San Diego shipbuilder General Dynamics NASSCO on Saturday celebrated the launch of the Isla Bella, the world’s first LNG-powered containership.More than 3,400 were in attendance at the launch ceremony, including the shipbuilders, their families, industry stakeholders and the public. The name of the vessel was also revealed during the ceremony. The ship’s sponsor, Mrs. Sophie Sacco, wife of Michael Sacco, president of the Seafarers International Union of North America, AFL-CIO, had the honor of christening the ship with the traditional champagne bottle break over the hull.
The containership is part of a two-ship contract with TOTE, Inc., a leading logistics and transportation company based in Jacksonville, Florida. The new ships, known as the Marlin Class, will be the first liquefied natural gas (LNG) powered containerships in the world and will provide Jones Act shipping services from Jacksonville, Florida and San Juan, Puerto Rico. The 3,100 TEU ship’s are designed by DSEC, a subsidiary of Daewoo Shipbuilding & Marine Engineering (DSME) in South Korea. The design is based on proven containership-design standards and include DSME’s patented LNG fuel-gas system and a single MAN B&W 8L70ME-GI dual-fuel gas-powered engine. The low-speed ME-GI engine will primarily operate on LNG, which will help the make the vessels among the most environmentally friendly containerships in the world.Delivery of the Isla Bella is expected for the Q4 2015, followed by the second ship in the Q1 2016. The vessels will operate under charter agreements with Sea Star Line LLC.
The launch of the Isla Bella also marked the 100th ship launch for NASSCO. TOTE’s contract with NASSCO includes options for up to three additional ships


----------



## ben27 (Dec 27, 2012)

good day geoff gower,yesterday.19:19.re:introducing isla bella-worlds first lng powered containership launched at nassco.thank you for shipping news.most interesting.regards ben27


----------



## spongebob (Dec 11, 2007)

What a joy she will be to the ship's engineers and maintenance crew.
No more burning of boiler oil or even marine grade diesel that carbons and clogs the working parts. Clean burning fuel should extend the engine's life.

Bob


----------



## kewl dude (Jun 1, 2008)

http://www.dot.gov/fastlane/tote-lng-vessel-christened

Just over an hour-long video beginning at sundown shows the launch ceremony including the audience sitting in chairs facing the bow, a large uniformed band provides music, a military color guard. Near the beginning of the film they show a count down to launch clock that says 44 minutes. 

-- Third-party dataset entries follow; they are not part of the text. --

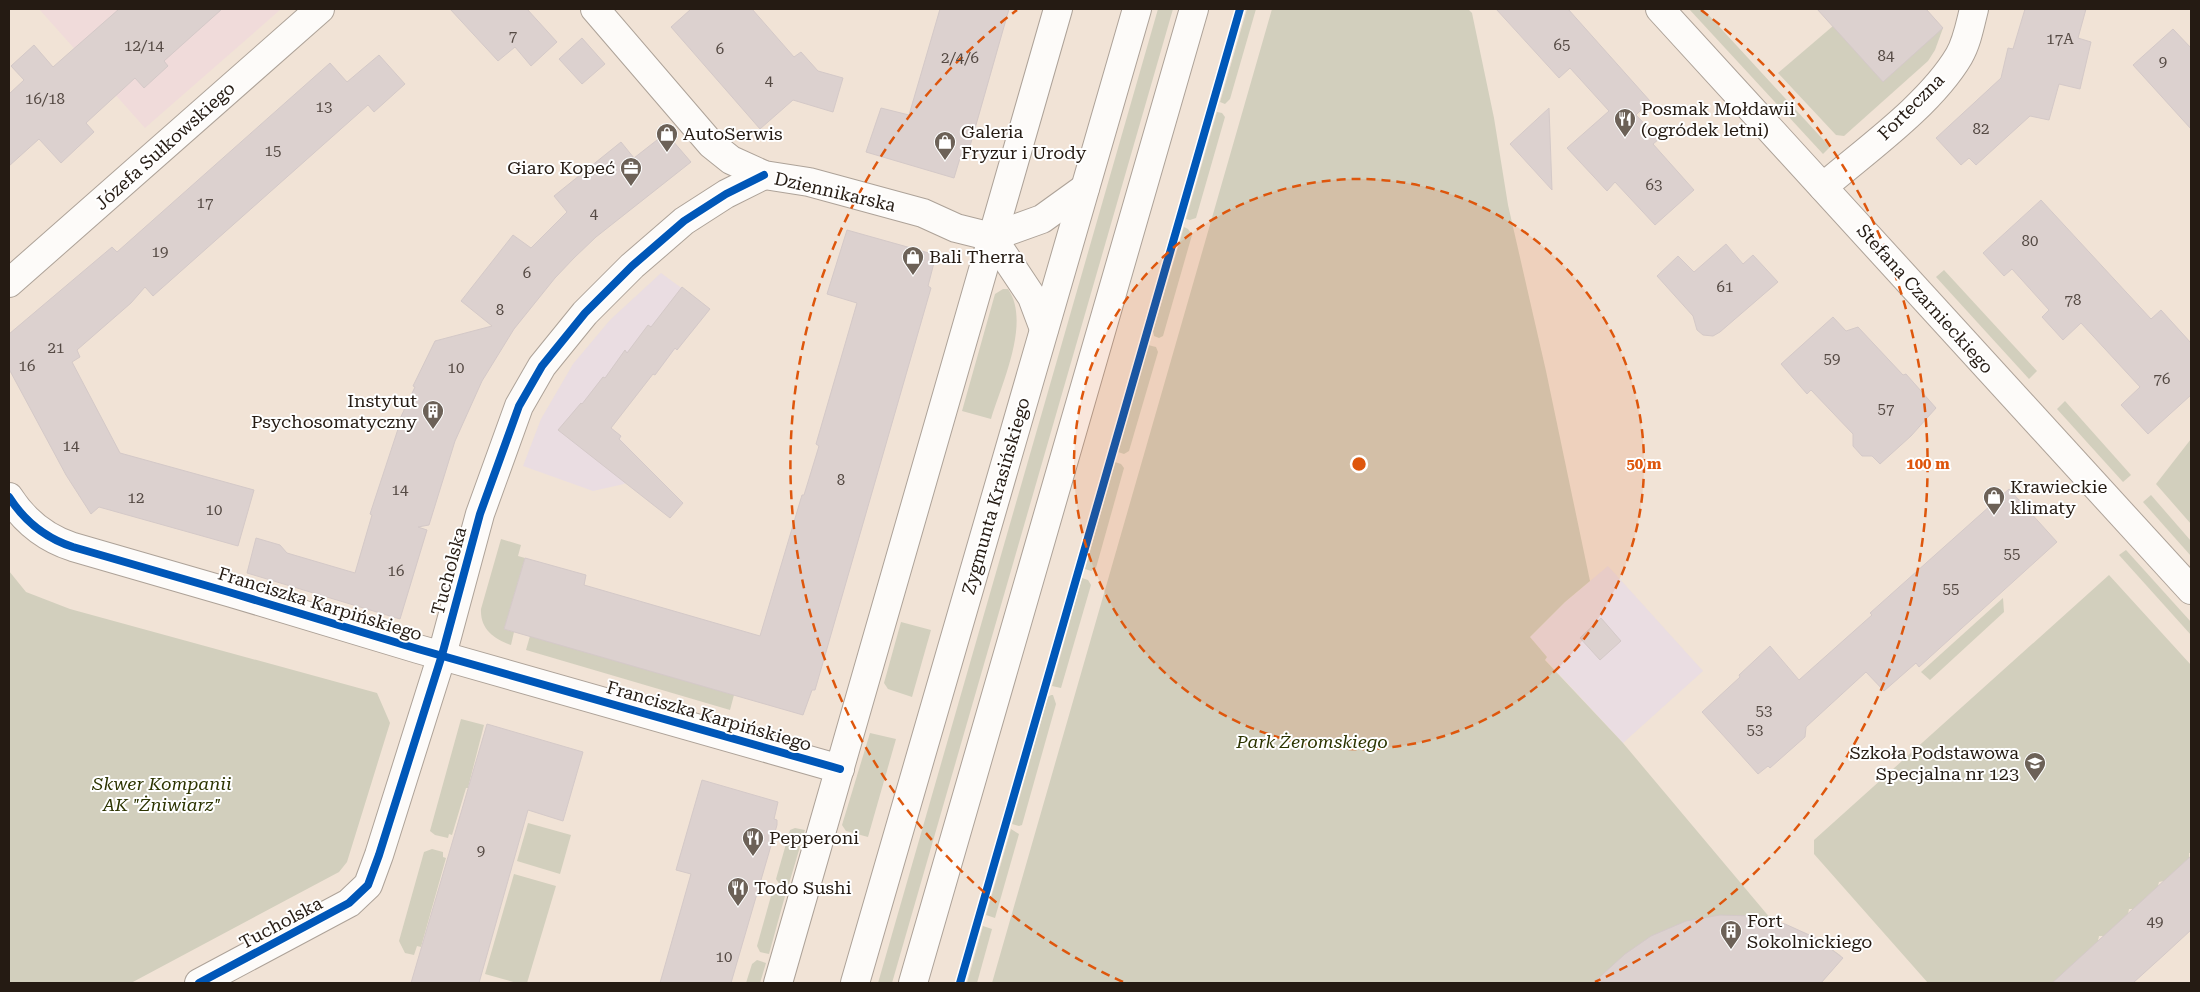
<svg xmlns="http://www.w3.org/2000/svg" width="2200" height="992" font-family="'Roboto Serif',serif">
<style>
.commercial{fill:#f0dbda}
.industrial{fill:#eadde2}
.green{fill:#d2cfbd}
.building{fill:#dcd1cf;stroke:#d4c9c8}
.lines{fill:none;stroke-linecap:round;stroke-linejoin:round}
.minor-casing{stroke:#ada298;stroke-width:30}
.major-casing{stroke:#ada298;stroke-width:30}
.minor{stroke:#fdfbf9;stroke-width:28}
.major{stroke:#fdfbf9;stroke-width:28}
.cycleway-casing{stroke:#fff;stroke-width:11}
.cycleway{stroke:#0057b8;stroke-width:8}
.ring{fill:none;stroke:#de560c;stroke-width:2.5;stroke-dasharray:9 6}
.labels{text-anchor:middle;stroke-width:4;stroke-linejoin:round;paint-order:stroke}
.number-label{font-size:15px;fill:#554a44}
.street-label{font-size:18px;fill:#251b13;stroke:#fff}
.poi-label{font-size:18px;fill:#251b13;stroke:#fff;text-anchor:start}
.park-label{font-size:18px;font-style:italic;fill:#2c3400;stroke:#fff}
.centre{fill:#de560c;stroke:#fff;stroke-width:2.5}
.ring-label{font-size:15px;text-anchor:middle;font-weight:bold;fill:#de560c;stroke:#fff;stroke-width:4;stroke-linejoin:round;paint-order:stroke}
</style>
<rect width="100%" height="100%" fill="#f1e3d6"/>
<polygon class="commercial" points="39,9 281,9 145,128"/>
<g class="industrial">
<polygon points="661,273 710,309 677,350 675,349 655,375 653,374 609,427 621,436 620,439 645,465 624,484 593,491 523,466 541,419 573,364 610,320"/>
<polygon points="1608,566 1703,671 1623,743 1545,659 1547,657 1530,637 1565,602"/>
</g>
<g class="green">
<polygon points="1158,9 1173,9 892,983 878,983"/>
<polygon points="1247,9 1256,9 1230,99 1225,104 1220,102"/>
<polygon points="1272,9 1468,9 1472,13 1494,118 1508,205 1546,371 1590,581 1565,602 1530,637 1547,657 1545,660 1623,743 1771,919 1816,938 1840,955 1842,959 1821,983 992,983"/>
<polygon points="1689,9 1703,9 1830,147 1823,154"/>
<polygon points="1833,26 1943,28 1935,50 1928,61 1844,136 1836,135 1778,73"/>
<polygon points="1217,112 1222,113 1225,117 1196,218 1190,220 1186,219"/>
<polygon points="1184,227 1188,229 1192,235 1163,336 1159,338 1154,336 1153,331"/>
<polygon points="1944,270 2037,371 2029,379 1936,277"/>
<path d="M1003 289H1008C1031 322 1002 383 991 419L962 411 995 294Z"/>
<polygon points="1148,345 1156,347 1158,352 1129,451 1124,454 1118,452"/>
<polygon points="2065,401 2131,475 2123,482 2057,409"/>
<polygon points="2191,439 2191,524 2156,484"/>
<polygon points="1115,462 1121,464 1124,468 1096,568 1091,571 1085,569"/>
<polygon points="2151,495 2191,541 2191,556 2143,502"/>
<path d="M501 539 521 545 518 556 525 558 504 629 514 632 511 645C494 639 480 629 481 609Z"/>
<polygon points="2126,550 2191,622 2191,635 2119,555"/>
<polygon points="9,571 26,592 70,609 377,693 390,723 347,862 339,872 131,983 9,983"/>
<polygon points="2109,575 2191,665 2191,853 2189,853 2189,858 2164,881 2159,882 2158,886 2134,909 2129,909 2128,914 2104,936 2099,936 2098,941 2053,983 1928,983 1814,854 1814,840"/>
<polygon points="1082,578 1088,580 1091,585 1061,688 1052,686"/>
<polygon points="2003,598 2004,612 1930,680 1921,672"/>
<polygon points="901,622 931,630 912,697 888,689 884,683"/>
<polygon points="530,636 734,695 730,710 526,650"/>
<polygon points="1051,695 1053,695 1056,704 1022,825 1019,826 1012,824 1048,697"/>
<polygon points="461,719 484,725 468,788 466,788 452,835 449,834 448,838 435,835 430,831"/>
<polygon points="870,733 896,739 868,837 846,831 842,825"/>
<polygon points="528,823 571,835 560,874 517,861"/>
<polygon points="795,828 805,830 788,887 780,885 776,879 790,830"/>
<polygon points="1011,829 1019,834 995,918 986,915"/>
<polygon points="432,849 443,852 443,857 446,858 421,947 417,946 414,955 405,953 399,941 424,852"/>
<polygon points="514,874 556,886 527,983 517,983 485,974"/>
<polygon points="777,893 785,896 769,954 760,952 757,946 771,896"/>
<polygon points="983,926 992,929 977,983 967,983"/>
<polygon points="757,960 766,963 760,983 746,983 752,964"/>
</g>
<g class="building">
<polygon points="119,9 222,9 164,61 168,66 144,88 135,78 86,123 94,132 61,163 39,139 9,166 9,94 24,80 11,66 34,45 53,67"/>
<polygon points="450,9 527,9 557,42 531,66 515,47 498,61"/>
<polygon points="691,9 752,9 794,57 801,52 818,71 843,78 833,112 793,100 760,129 671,27"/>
<polygon points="940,9 1009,9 970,146 964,145 954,178 866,152 881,108 909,115"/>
<polygon points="1496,9 1568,9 1650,101 1636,115 1659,139 1653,144 1694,190 1655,225 1615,182 1607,191 1567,148 1609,111 1570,68 1559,78"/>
<polygon points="1817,9 1926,9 1943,28 1883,82"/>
<polygon points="2025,9 2086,9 2078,38 2091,42 2080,89 2059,84 2049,120 2030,116 1976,165 1969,158 1961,165 1936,138 2001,78 2008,48 2013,49"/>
<polygon points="2173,29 2191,48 2191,129 2133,65"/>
<polygon points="582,38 605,64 582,84 559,59"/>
<polygon points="379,55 405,84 374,112 368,105 153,296 145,287 131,303 77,350 80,357 72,362 120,453 254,490 238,546 99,507 91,514 66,475 9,369 9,334 112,247 117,252 330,63 347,82"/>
<polygon points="1549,108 1552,190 1510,144"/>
<polygon points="666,133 691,162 596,237 574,258 555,278 514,329 482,381 455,441 429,525 418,527 427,530 400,619 247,573 256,538 280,545 287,553 355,573 372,515 370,514 399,426 397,425 415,387 413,386 435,341 492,326 461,301 513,235 531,248 567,212 554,196 621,142 634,158"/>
<polygon points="2041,200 2151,319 2161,310 2191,343 2191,395 2148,434 2121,405 2140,387 2081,323 2063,340 2042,317 2049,310 2012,269 2004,276 1983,253"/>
<polygon points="847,230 936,255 928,286 931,288 815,690 812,690 803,715 504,629 525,558 586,575 584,585 760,636 802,495 804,495 819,446 816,444 857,303 827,294"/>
<polygon points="1726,244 1743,264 1753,255 1778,282 1720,332 1713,336 1703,335 1697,330 1693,316 1657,276 1678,256 1694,272"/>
<polygon points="682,287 710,309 677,350 675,348 655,375 653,374 611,428 621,436 619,439 683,503 670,518 558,430 581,403 582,404 603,377 605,378 625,350 627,353 648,325 651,327"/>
<polygon points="1833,317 1846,331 1858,327 1903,375 1906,374 1936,408 1911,436 1880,464 1872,456 1862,456 1853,446 1853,434 1811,390 1807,394 1781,364"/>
<polygon points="2009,489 2057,542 1919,667 1916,663 1884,691 1866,672 1806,727 1805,737 1770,768 1768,766 1758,774 1702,712 1740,677 1739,675 1770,646 1799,680 1872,615 1870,613"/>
<polygon points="1601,618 1621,641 1600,660 1580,638"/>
<polygon points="487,724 583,752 563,821 528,810 479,983 411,983"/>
<polygon points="702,780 778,802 774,819 777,820 777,825 731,983 660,983 691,874 676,870"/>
<polygon points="2191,856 2191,930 2165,954 2133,983 2052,983"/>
<polygon points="1720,915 1753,916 1785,924 1816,938 1843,958 1821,983 1593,983 1625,954 1651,936 1686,921"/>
</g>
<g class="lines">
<g class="minor-casing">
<g id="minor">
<polyline points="595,9 711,144 731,160 764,175 809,182 923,213 956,228 992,237 1042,219 1085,188"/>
<polyline points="1660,9 2191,590"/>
<path d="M1823 187C1866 150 1930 105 1959 56 1967 42 1970 25 1974 9"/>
<polyline points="992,237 1032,297 1044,329"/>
<polyline points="9,283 320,9"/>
<path d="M9 497C25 522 45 538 73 547L232 593 418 649 840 769"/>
<polyline points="199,983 349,903 368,885 379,855 442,655 480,514 519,406 542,366 585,313 632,266 684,221 726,194 764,175"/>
<polyline points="778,983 1058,9"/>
</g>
</g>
<g class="major-casing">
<g id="major">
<polyline points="855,983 1137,9"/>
<polyline points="913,983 1194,9"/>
</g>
</g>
<use href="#minor" class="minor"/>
<use href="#major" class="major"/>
<g class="cycleway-casing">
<g id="cycleway">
<path d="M9 497C25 522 45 538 73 547L232 593 418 649 840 769"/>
<polyline points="199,983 349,903 368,885 379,855 442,655 480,514 519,406 542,366 585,313 632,266 684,221 726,194 764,175"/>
<polyline points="960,983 1240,9"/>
</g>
</g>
<use href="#cycleway" class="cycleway"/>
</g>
<circle cx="1359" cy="464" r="285" fill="#de560c" fill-opacity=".12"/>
<g class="ring">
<circle cx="1359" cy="464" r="285"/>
<path d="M1123 982A569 569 0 0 1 1017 10M1701 10A569 569 0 0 1 1595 982"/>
</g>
<defs>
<g id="restaurant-pin" transform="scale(1.125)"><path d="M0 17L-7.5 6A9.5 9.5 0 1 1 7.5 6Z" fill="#6c6157" stroke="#fff"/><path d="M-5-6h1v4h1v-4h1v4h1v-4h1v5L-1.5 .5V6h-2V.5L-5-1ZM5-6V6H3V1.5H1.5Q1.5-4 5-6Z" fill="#fff"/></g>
<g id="shop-pin" transform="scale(1.125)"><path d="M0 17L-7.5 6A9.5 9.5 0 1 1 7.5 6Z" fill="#6c6157" stroke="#fff"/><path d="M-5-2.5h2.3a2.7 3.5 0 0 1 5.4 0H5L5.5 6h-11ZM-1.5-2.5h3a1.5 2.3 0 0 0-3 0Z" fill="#fff"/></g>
<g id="office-pin" transform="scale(1.125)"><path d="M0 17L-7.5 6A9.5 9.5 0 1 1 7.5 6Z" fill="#6c6157" stroke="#fff"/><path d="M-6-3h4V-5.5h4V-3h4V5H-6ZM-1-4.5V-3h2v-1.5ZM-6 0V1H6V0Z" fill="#fff"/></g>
<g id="building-pin" transform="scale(1.125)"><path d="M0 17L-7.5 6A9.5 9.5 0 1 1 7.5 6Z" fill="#6c6157" stroke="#fff"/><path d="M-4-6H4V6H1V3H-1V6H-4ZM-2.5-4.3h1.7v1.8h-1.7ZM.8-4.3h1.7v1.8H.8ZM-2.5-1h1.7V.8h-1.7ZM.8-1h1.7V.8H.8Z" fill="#fff"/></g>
<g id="school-pin" transform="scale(1.125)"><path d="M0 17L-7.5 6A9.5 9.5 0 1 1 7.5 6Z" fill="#6c6157" stroke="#fff"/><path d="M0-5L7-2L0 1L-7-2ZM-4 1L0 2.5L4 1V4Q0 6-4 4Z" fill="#fff"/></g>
</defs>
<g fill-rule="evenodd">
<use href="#restaurant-pin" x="1625" y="119"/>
<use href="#shop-pin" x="667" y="134"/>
<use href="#shop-pin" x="945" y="142"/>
<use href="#office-pin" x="631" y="168"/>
<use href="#shop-pin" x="913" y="257"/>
<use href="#building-pin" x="433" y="411"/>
<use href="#shop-pin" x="1994" y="497"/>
<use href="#school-pin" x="2035" y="763"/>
<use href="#restaurant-pin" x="753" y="838"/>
<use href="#restaurant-pin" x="738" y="888"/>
<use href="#building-pin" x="1731" y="931"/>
</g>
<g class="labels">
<g class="number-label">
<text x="513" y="41">7</text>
<text x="2060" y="44">17A</text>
<text x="1562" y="50">65</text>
<text x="144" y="51">12/14</text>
<text x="720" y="54">6</text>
<text x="1886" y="61">84</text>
<text x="960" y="63">2/4/6</text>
<text x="2163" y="67">9</text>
<text x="769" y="86">4</text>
<text x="45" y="104">16/18</text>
<text x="324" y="112">13</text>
<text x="1981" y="134">82</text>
<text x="273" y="156">15</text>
<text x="1654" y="190">63</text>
<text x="205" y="208">17</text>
<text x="594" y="219">4</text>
<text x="2030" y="246">80</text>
<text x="160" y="257">19</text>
<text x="527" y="278">6</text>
<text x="1725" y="292">61</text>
<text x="2073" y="305">78</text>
<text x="500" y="315">8</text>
<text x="56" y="353">21</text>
<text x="1832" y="364">59</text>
<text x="27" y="371">16</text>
<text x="456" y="373">10</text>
<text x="2162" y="384">76</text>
<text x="1886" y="414">57</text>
<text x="71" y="451">14</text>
<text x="841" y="485">8</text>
<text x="400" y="495">14</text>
<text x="136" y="503">12</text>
<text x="214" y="515">10</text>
<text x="2012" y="559">55</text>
<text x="396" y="576">16</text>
<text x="1951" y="594">55</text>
<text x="1764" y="716">53</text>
<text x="1755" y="735">53</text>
<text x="481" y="856">9</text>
<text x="2155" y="927">49</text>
<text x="724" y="962">10</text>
</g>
<g class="street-label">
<text transform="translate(1911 107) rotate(-45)" y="6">Forteczna</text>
<text transform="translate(165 146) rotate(-42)" y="6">Józefa Sułkowskiego</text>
<text transform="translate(835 192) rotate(13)" y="6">Dziennikarska</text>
<text transform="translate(1925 299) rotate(48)" y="6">Stefana Czarnieckiego</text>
<text transform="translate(996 496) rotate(-74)" y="6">Zygmunta Krasińskiego</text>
<text transform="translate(449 571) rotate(-75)" y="6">Tucholska</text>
<text transform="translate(320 604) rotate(17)" y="6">Franciszka Karpińskiego</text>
<text transform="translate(709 716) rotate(16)" y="6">Franciszka Karpińskiego</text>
<text transform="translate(281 923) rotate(-28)" y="6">Tucholska</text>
</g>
<g class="poi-label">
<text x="1641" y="115">Posmak Mołdawii<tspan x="1641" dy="21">(ogródek letni)</tspan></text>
<text x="961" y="138">Galeria<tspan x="961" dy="21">Fryzur i Urody</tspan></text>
<text x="683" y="140">AutoSerwis</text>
<text x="615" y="174" text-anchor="end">Giaro Kopeć</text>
<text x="929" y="263">Bali Therra</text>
<text x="417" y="407" text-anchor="end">Instytut<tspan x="417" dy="21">Psychosomatyczny</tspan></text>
<text x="2010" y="493">Krawieckie<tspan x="2010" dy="21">klimaty</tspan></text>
<text x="2019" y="759" text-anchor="end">Szkoła Podstawowa<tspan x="2019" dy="21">Specjalna nr 123</tspan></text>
<text x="769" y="844">Pepperoni</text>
<text x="754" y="894">Todo Sushi</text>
<text x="1747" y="927">Fort<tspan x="1747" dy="21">Sokolnickiego</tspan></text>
</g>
<g class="park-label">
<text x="1312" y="748">Park Żeromskiego</text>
<text x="162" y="790">Skwer Kompanii<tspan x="162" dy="21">AK "Żniwiarz"</tspan></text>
</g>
</g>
<circle cx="1359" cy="464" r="8" class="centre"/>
<g class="ring-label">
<text x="1644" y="469">50 m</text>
<text x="1928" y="469">100 m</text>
</g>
<rect width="2200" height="992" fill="none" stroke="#251b13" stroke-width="20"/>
</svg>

Throughout the film the count down clock would be shown. After about forty minutes the count down clock said 8 minutes but it was another 15 minutes before people climbed up on the christening platform. 

During this film a lot of civilian and military folks spoke to the crowd. Interspersed with pictures of the launch crew preparations mostly steel burning but also some welding and painting something. I wonder why they launched after dark? So they could fire off all of those fireworks?

Greg Hayden


----------